— About this exercise —
Transcribe every line of the records below character for character, keeping the original line breaks.

*** Begin section ***

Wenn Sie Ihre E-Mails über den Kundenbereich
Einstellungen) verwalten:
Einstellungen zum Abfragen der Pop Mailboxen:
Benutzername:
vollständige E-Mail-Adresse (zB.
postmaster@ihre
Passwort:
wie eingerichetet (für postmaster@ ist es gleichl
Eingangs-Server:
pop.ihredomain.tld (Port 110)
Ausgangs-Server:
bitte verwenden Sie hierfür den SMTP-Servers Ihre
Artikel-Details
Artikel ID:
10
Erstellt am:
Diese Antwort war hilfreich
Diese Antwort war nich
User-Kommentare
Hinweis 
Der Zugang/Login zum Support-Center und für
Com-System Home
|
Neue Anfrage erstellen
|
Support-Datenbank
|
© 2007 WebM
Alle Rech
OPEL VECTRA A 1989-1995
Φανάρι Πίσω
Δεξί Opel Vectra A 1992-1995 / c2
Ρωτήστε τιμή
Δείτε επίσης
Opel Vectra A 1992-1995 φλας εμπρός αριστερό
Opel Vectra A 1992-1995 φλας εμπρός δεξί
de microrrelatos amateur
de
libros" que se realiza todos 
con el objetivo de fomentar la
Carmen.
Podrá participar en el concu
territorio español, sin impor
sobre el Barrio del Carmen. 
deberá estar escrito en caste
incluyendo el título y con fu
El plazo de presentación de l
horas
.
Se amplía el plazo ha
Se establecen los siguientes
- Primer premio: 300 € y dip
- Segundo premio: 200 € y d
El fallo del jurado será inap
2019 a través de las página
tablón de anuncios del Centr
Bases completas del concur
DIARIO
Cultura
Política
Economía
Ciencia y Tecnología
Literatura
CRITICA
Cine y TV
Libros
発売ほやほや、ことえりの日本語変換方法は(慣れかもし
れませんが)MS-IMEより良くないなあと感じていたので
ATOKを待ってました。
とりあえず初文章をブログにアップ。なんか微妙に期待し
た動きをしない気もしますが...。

*** End section ***

— Result of the task —
Wenn Sie Ihre E-Mails über den Kundenbereich
Einstellungen) verwalten:
Einstellungen zum Abfragen der Pop Mailboxen:
Benutzername:
vollständige E-Mail-Adresse (zB.
postmaster@ihre
Passwort:
wie eingerichetet (für postmaster@ ist es gleichl
Eingangs-Server:
pop.ihredomain.tld (Port 110)
Ausgangs-Server:
bitte verwenden Sie hierfür den SMTP-Servers Ihre
Artikel-Details
Artikel ID:
10
Erstellt am:
Diese Antwort war hilfreich
Diese Antwort war nich
User-Kommentare
Hinweis 
Der Zugang/Login zum Support-Center und für
Com-System Home
|
Neue Anfrage erstellen
|
Support-Datenbank
|
© 2007 WebM
Alle Rech
OPEL VECTRA A 1989-1995
Φανάρι Πίσω
Δεξί Opel Vectra A 1992-1995 / c2
Ρωτήστε τιμή
Δείτε επίσης
Opel Vectra A 1992-1995 φλας εμπρός αριστερό
Opel Vectra A 1992-1995 φλας εμπρός δεξί
de microrrelatos amateur
de
libros" que se realiza todos 
con el objetivo de fomentar la
Carmen.
Podrá participar en el concu
territorio español, sin impor
sobre el Barrio del Carmen. 
deberá estar escrito en caste
incluyendo el título y con fu
El plazo de presentación de l
horas
.
Se amplía el plazo ha
Se establecen los siguientes
- Primer premio: 300 € y dip
- Segundo premio: 200 € y d
El fallo del jurado será inap
2019 a través de las página
tablón de anuncios del Centr
Bases completas del concur
DIARIO
Cultura
Política
Economía
Ciencia y Tecnología
Literatura
CRITICA
Cine y TV
Libros
発売ほやほや、ことえりの日本語変換方法は(慣れかもし
れませんが)MS-IMEより良くないなあと感じていたので
ATOKを待ってました。
とりあえず初文章をブログにアップ。なんか微妙に期待し
た動きをしない気もしますが...。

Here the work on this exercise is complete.